As I have worked with CPAs around the country, all ages and in firms of various sizes, I often am saddened by the wasted opportunities I encounter.
It’s usually a communication issue and the willingness among partners to be absolutely open and honest. Someone might get their feelings hurt. There might be an uncomfortable feeling within the group for a while… but it doesn’t last if everyone is focused on “the good of the firm” and not on their own, personal agenda.
Here are some examples of where change is a roadblock to opportunity (these are fictional, gathered from various interactions over my 30+ years working in the CPA profession):
A capable, experienced, passionate managing partner is prohibited from making the firm future-ready because she is constantly dealing with bickering partners.
A firm located in a great market never capitalizes on growth opportunities because they have made several people a partner when these people do not market, do not sell, do not network in the business community and some have actually never-ever brought in a new client.
A firm has a great expansion opportunity in a not-too-distant market, it slips through their hands because no partner will commit to being the champion of that endeavor. They are too comfortable with status quo.
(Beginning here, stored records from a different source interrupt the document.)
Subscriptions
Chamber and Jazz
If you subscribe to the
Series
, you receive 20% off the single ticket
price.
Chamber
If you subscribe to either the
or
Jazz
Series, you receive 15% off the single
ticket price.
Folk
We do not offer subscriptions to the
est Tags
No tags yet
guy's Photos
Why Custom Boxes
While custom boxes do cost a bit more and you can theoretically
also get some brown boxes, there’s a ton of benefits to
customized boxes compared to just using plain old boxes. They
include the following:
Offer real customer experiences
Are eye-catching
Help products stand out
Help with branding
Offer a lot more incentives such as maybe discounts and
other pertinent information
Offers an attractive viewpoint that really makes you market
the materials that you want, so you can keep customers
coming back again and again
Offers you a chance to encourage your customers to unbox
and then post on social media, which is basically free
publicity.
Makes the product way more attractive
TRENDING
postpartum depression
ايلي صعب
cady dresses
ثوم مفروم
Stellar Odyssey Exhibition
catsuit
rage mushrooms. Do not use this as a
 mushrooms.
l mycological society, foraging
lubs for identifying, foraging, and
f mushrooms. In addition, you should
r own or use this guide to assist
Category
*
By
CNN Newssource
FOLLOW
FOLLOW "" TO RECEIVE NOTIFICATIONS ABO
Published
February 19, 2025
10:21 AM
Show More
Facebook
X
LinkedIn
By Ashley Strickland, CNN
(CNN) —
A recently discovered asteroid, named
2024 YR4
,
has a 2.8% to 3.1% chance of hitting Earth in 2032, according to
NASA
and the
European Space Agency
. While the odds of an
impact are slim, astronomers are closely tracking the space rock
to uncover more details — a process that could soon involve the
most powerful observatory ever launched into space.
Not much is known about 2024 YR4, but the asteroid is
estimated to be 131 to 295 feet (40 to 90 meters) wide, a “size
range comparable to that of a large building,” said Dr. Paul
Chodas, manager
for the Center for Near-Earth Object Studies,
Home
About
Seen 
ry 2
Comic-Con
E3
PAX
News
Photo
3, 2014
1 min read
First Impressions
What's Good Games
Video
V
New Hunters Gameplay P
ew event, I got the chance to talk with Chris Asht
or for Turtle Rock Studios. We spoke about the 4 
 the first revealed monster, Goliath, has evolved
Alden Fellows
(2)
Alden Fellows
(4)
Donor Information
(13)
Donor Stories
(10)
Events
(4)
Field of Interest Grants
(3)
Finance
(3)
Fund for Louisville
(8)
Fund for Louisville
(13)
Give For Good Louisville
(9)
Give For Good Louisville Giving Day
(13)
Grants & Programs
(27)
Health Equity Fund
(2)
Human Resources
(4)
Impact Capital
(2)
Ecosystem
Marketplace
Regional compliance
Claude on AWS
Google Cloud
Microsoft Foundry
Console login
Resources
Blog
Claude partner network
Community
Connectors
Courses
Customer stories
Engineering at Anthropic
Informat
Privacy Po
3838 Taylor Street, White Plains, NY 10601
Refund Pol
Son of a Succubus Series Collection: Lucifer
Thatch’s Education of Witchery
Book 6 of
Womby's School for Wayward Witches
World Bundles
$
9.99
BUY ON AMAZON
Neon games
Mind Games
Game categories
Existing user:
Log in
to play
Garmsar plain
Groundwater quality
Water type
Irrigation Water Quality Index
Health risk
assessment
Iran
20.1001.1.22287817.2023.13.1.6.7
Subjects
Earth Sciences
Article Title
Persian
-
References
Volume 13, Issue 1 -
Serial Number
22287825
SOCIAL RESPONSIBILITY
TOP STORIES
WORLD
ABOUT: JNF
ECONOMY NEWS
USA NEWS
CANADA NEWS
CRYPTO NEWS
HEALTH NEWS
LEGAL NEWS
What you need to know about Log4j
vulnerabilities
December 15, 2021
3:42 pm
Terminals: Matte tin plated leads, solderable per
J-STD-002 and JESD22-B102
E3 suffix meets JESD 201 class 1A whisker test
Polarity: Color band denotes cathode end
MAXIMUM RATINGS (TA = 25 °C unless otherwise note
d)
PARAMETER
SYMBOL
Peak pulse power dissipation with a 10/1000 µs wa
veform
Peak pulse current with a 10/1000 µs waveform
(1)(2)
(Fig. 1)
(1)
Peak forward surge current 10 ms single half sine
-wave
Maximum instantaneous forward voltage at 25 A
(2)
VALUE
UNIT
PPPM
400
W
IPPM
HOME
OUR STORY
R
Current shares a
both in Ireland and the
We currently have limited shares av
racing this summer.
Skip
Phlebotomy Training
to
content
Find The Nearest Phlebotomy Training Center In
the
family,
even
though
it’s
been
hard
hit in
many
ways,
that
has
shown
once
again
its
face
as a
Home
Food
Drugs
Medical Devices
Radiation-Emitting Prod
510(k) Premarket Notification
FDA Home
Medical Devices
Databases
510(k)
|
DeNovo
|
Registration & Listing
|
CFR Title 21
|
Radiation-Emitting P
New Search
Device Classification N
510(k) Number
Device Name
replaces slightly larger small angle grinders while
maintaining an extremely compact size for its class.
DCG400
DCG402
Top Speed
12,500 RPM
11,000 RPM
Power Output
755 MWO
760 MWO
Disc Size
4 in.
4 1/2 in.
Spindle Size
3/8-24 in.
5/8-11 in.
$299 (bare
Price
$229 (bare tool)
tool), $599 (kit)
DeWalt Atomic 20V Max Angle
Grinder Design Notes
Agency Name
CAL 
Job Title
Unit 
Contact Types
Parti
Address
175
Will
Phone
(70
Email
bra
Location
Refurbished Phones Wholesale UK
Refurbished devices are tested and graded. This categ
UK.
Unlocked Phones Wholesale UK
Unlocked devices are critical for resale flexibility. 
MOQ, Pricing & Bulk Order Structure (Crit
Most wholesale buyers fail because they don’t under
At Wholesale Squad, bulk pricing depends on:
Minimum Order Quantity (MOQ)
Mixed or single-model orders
A great merger opportunity falls through because ONE of the partners in the firm being acquired kills the deal usually because he knows he wouldn’t measure-up in the new environment.
These are some fairly major change-is-needed examples, however, I see firms miss opportunity because of unwillingness to change some simple, day-to-day activities.
In these firms, partner meetings turn into repeat discussions of old issues and Opportunity moves on down the road.
The wheel of change moves on and those who were down go up and those who were up go down.